SOURCE TEXT =
+ + +

Machine tool with C-shaped frame

Abstract

 A machine tool, in particular a machine for working with punches and dies parts formed from sheet material, comprises an essentially C-shaped frame (2) made up of two parallel-­connected, essentially C-shaped frame parts (3, 4). The first frame part (3) is designed to absorb the reaction forces from forces exerted by tools (12, 13) placed between the arms of the C-shaped parts. The second frame part (4) is designed to hold the tools in a desired position relative to each other. The two C-shaped frame parts (3, 4) near the ends of the arms (5, 6, 8, 11) thereof are connected to each other only by means of a hinge joint (7) between the bottom arm (5) of the first C-shaped frame part (3) and the neighboring bottom arm (6) of the second C-shaped frame part (4), and a connecting element (10) which at one side is hingedly connected to the top arm (8) of the first C-shaped frame part (3) by means of a hinge joint (9) and at the other side is connected to the top arm (11) of the second C-shaped frame part (4). The frame parts (3, 4) are connec­ted in such a way that said connecting element can be moved in the working direction of the tools. The axes of the hinge joints (7, 9) are essentially at right angles to the princi­pal plane of the C-shaped frame part (3), and intersect the common axis of tools (12, 13) placed between the arms (5, 6, 8, 11) of the C-shaped frame parts (3, 4).

Description

[0001] The invention relates to a machine tool, in particular a machine for working with punches and dies parts formed from sheet material, comprising an essentially C-shaped frame made up of two parallel-connected, essentially C-sha­ped parts, the first of which is designed to absorb the reaction forces from forces exerted by tools placed between the arms of the C-shaped parts, while the second is designed to hold the tools in a desired position relative to each other.

[0002] Such a machine is known from German Offenlegungsschrift 19 20 749. Such machines are used for, for example, punching holes of varying sizes in material of sometimes considerable thickness. The forces exerted on the frame can be very great; often of the order of many thousands of newtons.

[0003] A problem which occurs in machine tools with C-shaped frames is that, due to the considerable forces which are exerted on the C-shaped frame, the frame tends to gape, i.e. the arms of the frame bend apart during the machining of a workpiece. The position of the tools in the bottom and top arm relative to each other cannot consequently be fully controlled. This leads to a loss of accuracy. In punching machines in particular this is undesirable. In punching machines the degree of gaping of the frame is one of the factors affecting the size of the clearance between punch and die. The greater the "gaping effect" the more the clearance deviates from the clearance corresponding to a particular sheet thickness, and the greater is the burr information.

+ + +

DATA EXCERPTS =
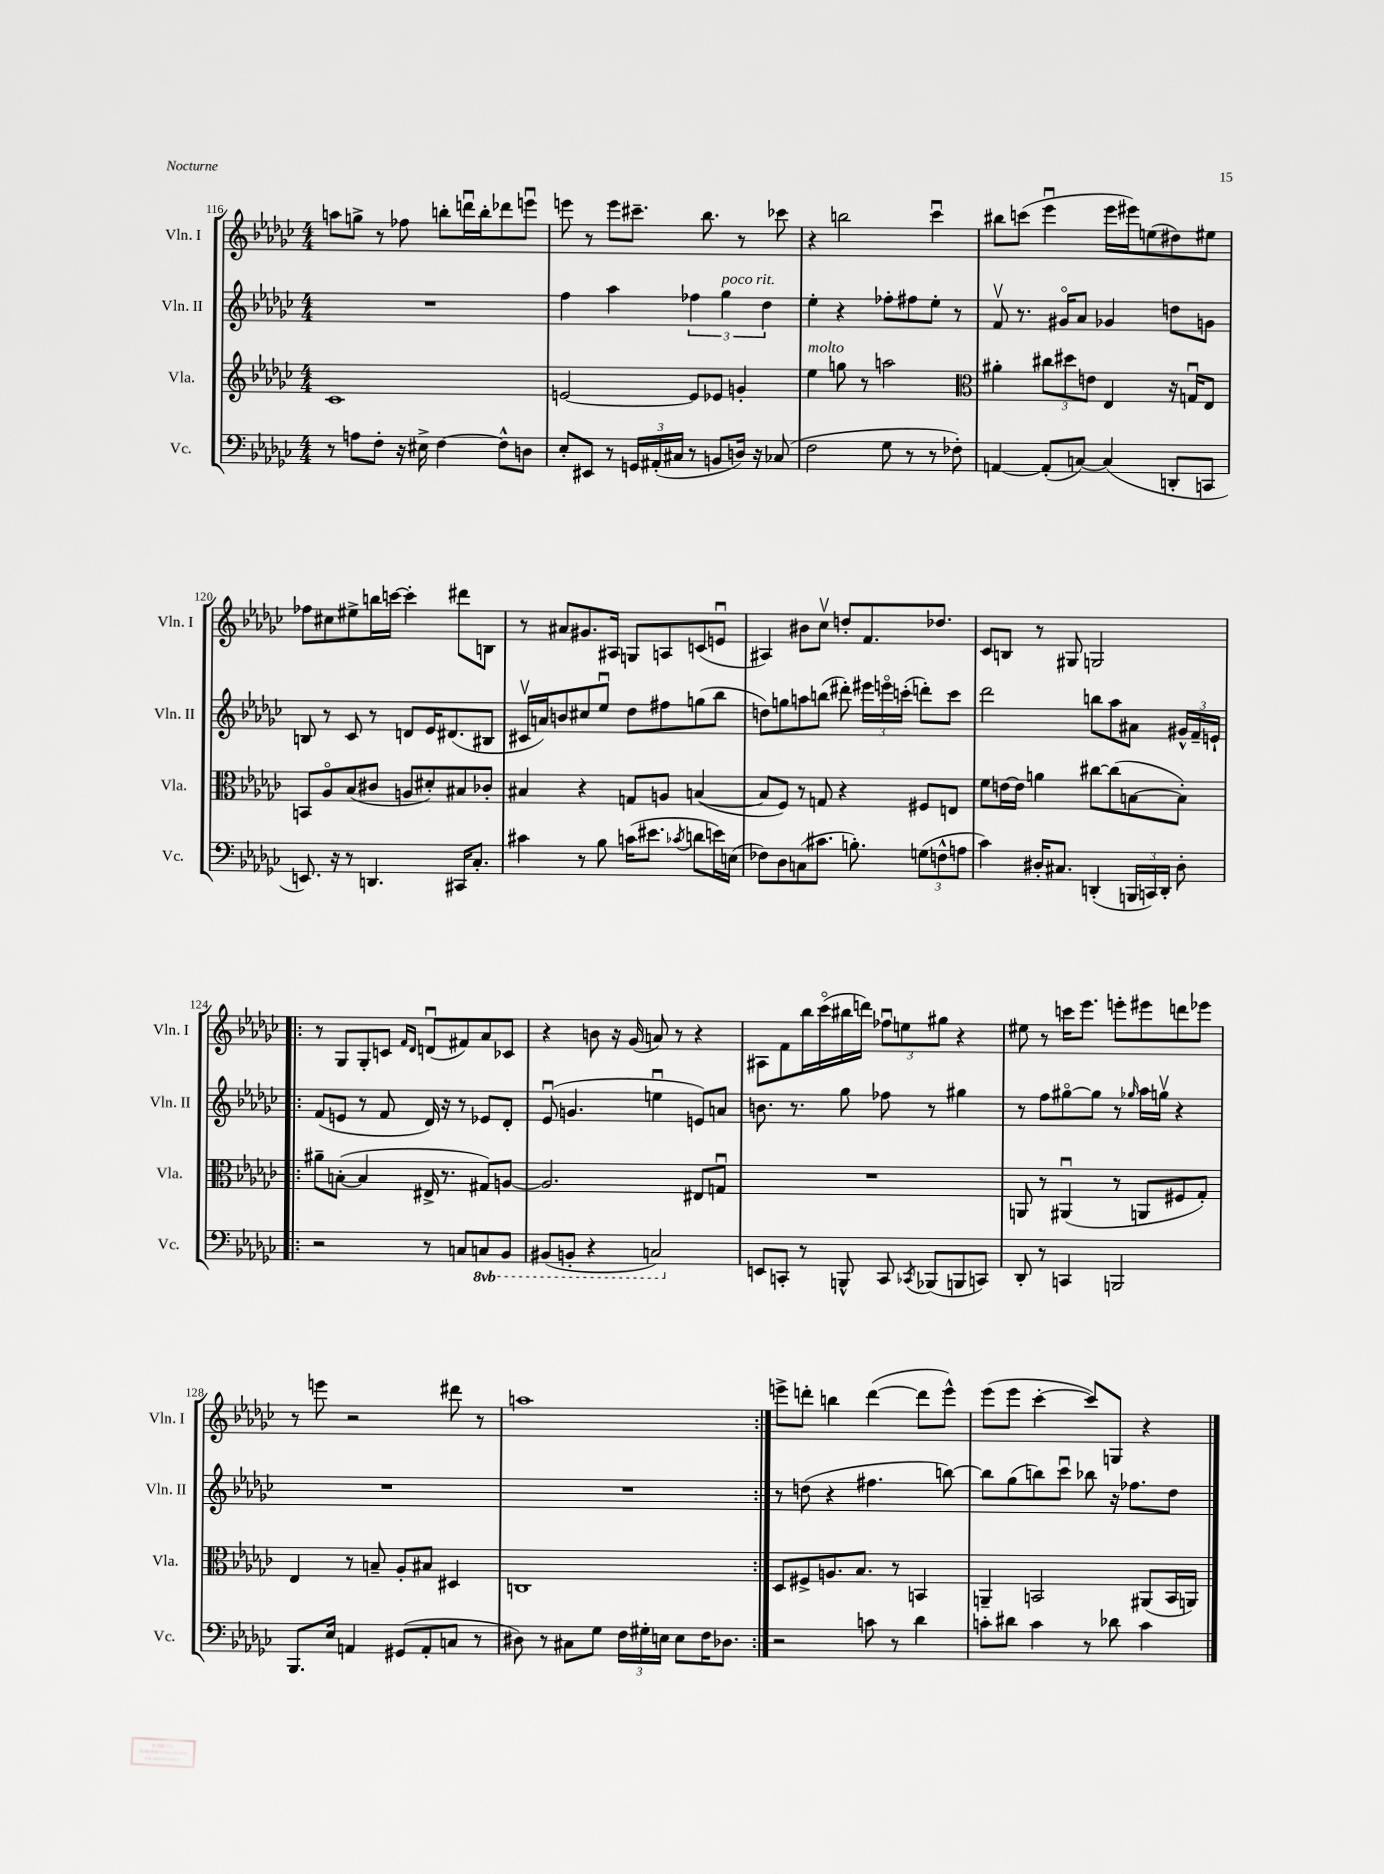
<<
\new StaffGroup <<
\new Staff = "s0" \with { instrumentName = "Vln. I" shortInstrumentName = "Vln. I" } {
    \clef treble \key ges \major \numericTimeSignature \time 4/4
    \autoBeamOff a''8[ g''8]-> r8 fes''8 b''8[-. d'''16\downbow b''16-. des'''8 e'''8]\downbow |
    e'''8 r8 e'''8[ cis'''8.]-- bes''8. r8 ces'''8 |
    r4 b''2 ces'''4\downbow |
    bis''8[ c'''8]( ees'''4\downbow ees'''16[ eis'''16) e''8( dis''8) eis''8] |
    fes''8[ cis''8 eis''8-> b''16 c'''16]~ c'''4-. dis'''8[ b8] |
    r8 ais'8[ gis'8. ais16] g8[ a8 c'8( e'8]\downbow |
    ais4) bis'8[ ces''8]\upbow d''8[-. f'8. des''8.] |
    ces'8[ b8] r8 gis8 g2 |
    \repeat volta 2 { r8 ges8[ ges8-. c'8] \grace { f'16[ des'16] } d'8[\downbow( fis'8) aes'8 ces'8] |
    r4 b'8 r16 ges'16( a'8) r8 r4 |
    ais8[ f'8 bes''16 ces'''16\flageolet( bis''16 d'''16]) \tuplet 3/2 { fes''8[\downbow e''8 gis''8] } r4 |
    eis''8 r8 c'''16[ ees'''8.] e'''8[-. eis'''8 d'''8 ees'''8] |
    r8 e'''8 r2 dis'''8 r8 |
    a''1 | }
    e'''8[-> d'''8]-. b''4 d'''4~( d'''8[ e'''8]-^) |
    ees'''8[( ees'''8] ces'''4~-. ces'''8[) g8] r4 \bar "|." |
}
\new Staff = "s1" \with { instrumentName = "Vln. II" shortInstrumentName = "Vln. II" } {
    \clef treble \key ges \major \numericTimeSignature \time 4/4
    \autoBeamOff R1 |
    f''4 aes''4 \tuplet 3/2 { fes''4 ges''4^\markup { \italic "poco rit." } des''4 } |
    ees''4-. r4 fes''8[-. fis''8 ees''8]-. r8 |
    f'8\upbow r8. gis'16[\flageolet aes'8] ges'4 d''8[ g'8] |
    b8 r8 ces'8 r8 d'8[ ees'16 dis'8.( bis8] |
    cis'16[\upbow a'16) b'8 cis''8 ees''8]\downbow des''8[ fis''8 g''8( bes''8] |
    d''8[) g''8 a''8 b''8]( dis'''8-.) \tuplet 3/2 { eis'''16[ e'''16\flageolet c'''16]-.( } d'''8[-.) c'''8] |
    des'''2 b''8[ aes''8 ais'8] \tuplet 3/2 { gis'16[-^ f'16-- e'16]-! } |
    \repeat volta 2 { f'8[( e'8] r8 f'8 des'16) r16 r8 ees'8[ des'8]-. |
    ees'8\downbow( g'4. e''4\downbow e'8[) a'8] |
    b'8. r8. ges''8 fes''8 r8 gis''4 |
    r8 f''8[ gis''8~\flageolet gis''8] r8 \grace { ges''16 } aes''16[ g''16]\upbow r4 |
    R1 |
    R1 | }
    r8 d''8( r4 fis''4. b''8~) |
    b''8[ ges''8( b''8) ces'''8]\downbow bes''8 r16 fes''8.[ des''8] \bar "|." |
}
\new Staff = "s2" \with { instrumentName = "Vla." shortInstrumentName = "Vla." } {
    \clef treble \key ges \major \numericTimeSignature \time 4/4
    \autoBeamOff ces'1 |
    e'2~ e'8[ ees'8] g'4-. |
    ees''4^\markup { \italic "molto" } g''8 r8 a''2 |
    \clef alto ais'4-. \tuplet 3/2 { cis''8[ dis''8 e'8] } ees4 r16 g16[\downbow ees8] |
    b,8[ aes8\flageolet bes8( cis'8] a8[ dis'8-.) bis8 ces'8]-. |
    bis4 r4 g8[ a8] b4~( |
    b8[ f8]) r8 g8 r4 fis8[ e8] |
    f'8[ e'16~ e'16] a'4 cis''8[~ cis''8( b8~ b8]-.) |
    \repeat volta 2 { ais'8[-- b8]~-.( b4 eis16-> r8. gis8[) a8]~ |
    a2. eis8[ g8]\downbow |
    R1 |
    a,8 r8 ais,4\downbow( r8 a,8[ fis8 ges8]-.) |
    ees4 r8 b8-- aes8[-. bis8] dis4 |
    c1 | }
    des8[ fis8-> a8. bes8.] r8 b,4 |
    a,4-- b,2 ais,8[( b,16 a,16]) \bar "|." |
}
\new Staff = "s3" \with { instrumentName = "Vc." shortInstrumentName = "Vc." } {
    \clef bass \key ges \major \numericTimeSignature \time 4/4 \set Staff.ottavationMarkups = #ottavation-simple-ordinals
    \autoBeamOff r8 a8[ f8]-. r16 eis16-> f4~ f8[-^ d8] |
    ees8[-. eis,8] r8 \tuplet 3/2 { g,16[ ais,16-.( cis16] } r8 b,8[ d16]) r16 ces8( |
    f2 ges8 r8 r8 fes8-.) |
    a,4~ a,8[-.( c8]~) c4( d,8[-. c,8] |
    e,8.) r16 r8 d,4. cis,16[ ces8.]-. |
    cis'4 r8 bes8 c'16[( eis'8.] \acciaccatura { ces'8 } d'8[ e'16) e16]( |
    fes8[) des8 c8( cis'8.] b8.-.) \tuplet 3/2 { g8[( f8-^ a8] } |
    ces'4) dis16[-. cis8.] d,4-.( \tuplet 3/2 { b,,16[ c,16) d,16]-. } dis8-. |
    \repeat volta 2 { r2 r8 c8[ \ottava #-1 c,8 bes,,8] |
    bis,,8[( b,,8]-. r4 c,2) \ottava #0 |
    e,8[ c,8]-. r8 b,,8-^ c,8 \acciaccatura { ces,8 } bes,,8[( b,,8 c,8]) |
    des,8-. r8 c,4 b,,2 |
    bes,,8.[ ees16] a,4 gis,8[( a,8-. c8] r8 |
    dis8) r8 cis8[ ges8] \tuplet 3/2 { f16[ gis16-. e16] } e8[ f16 des8.] | }
    r2 c'8 r8 des'4 |
    c'8[-. dis'8] c'4 r8 des'8 c'4 \bar "|." |
}
>>
>>
\layout { \context { \Score currentBarNumber = #116 } }
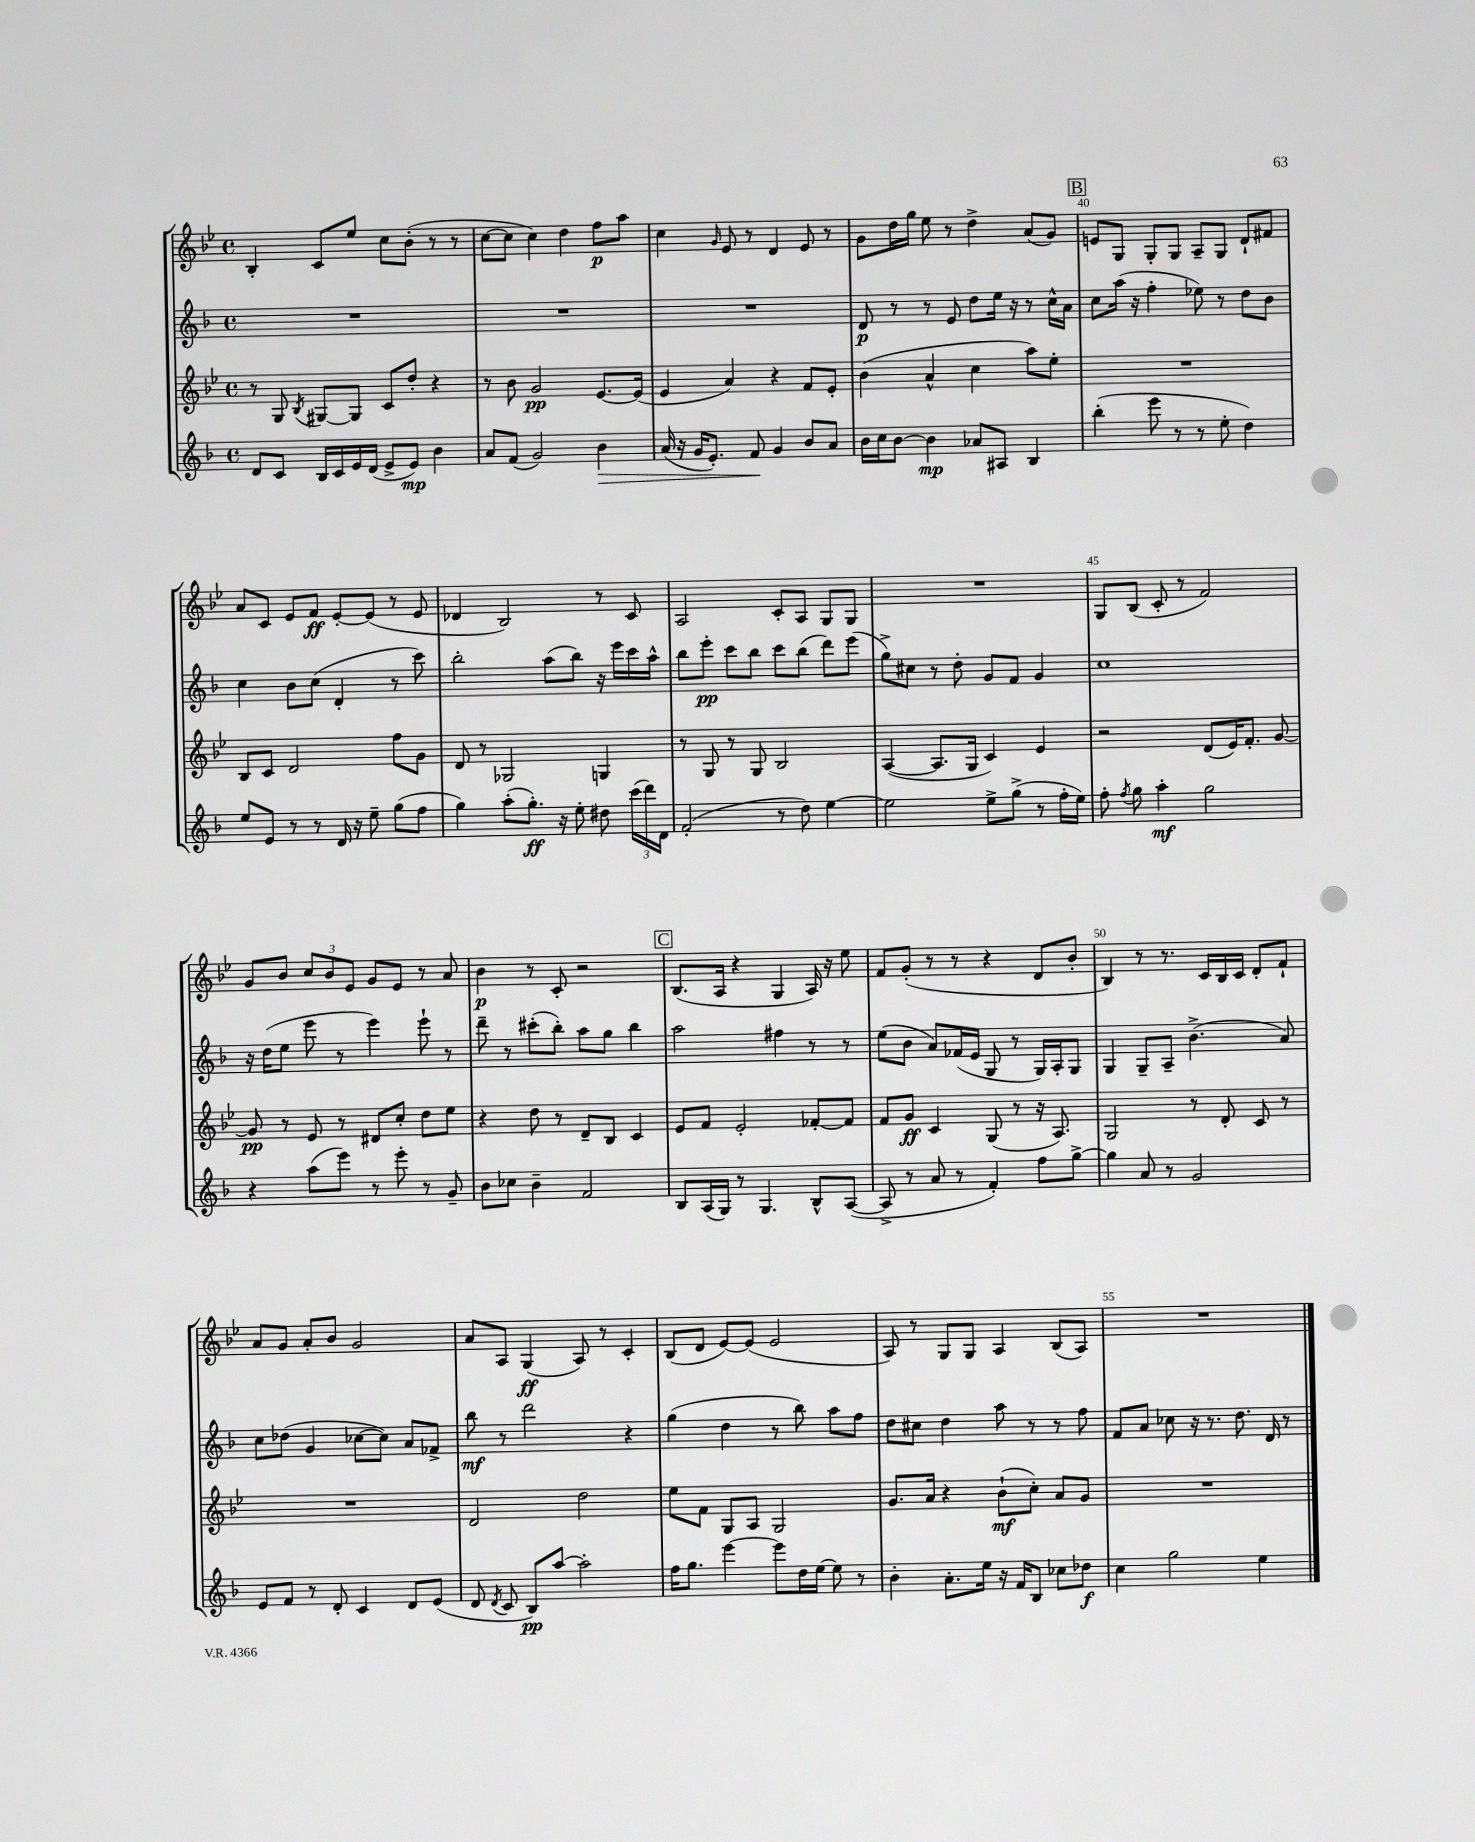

+ + +

CHALLENGES =
1. Decide whether each statement agrees with the machine tool text, and for each give yes or no along with the deciding words of the text, quoted exactly.
(a) The second frame part is designed to absorb the reaction forces from the tools.
(b) The forces exerted on the frame can reach many thousands of newtons.
(c) Gaping of the frame causes a loss of accuracy.
2. According to the machine tool text, what document already makes such a machine known?

PROBLEM SOLUTIONS =
1.
(a) No: "The first frame part (3) is designed to absorb the reaction forces from forces exerted by tools (12, 13) placed between the arms of the C-shaped parts."
(b) Yes: "often of the order of many thousands of newtons."
(c) Yes: "This leads to a loss of accuracy."

2. German Offenlegungsschrift 19 20 749.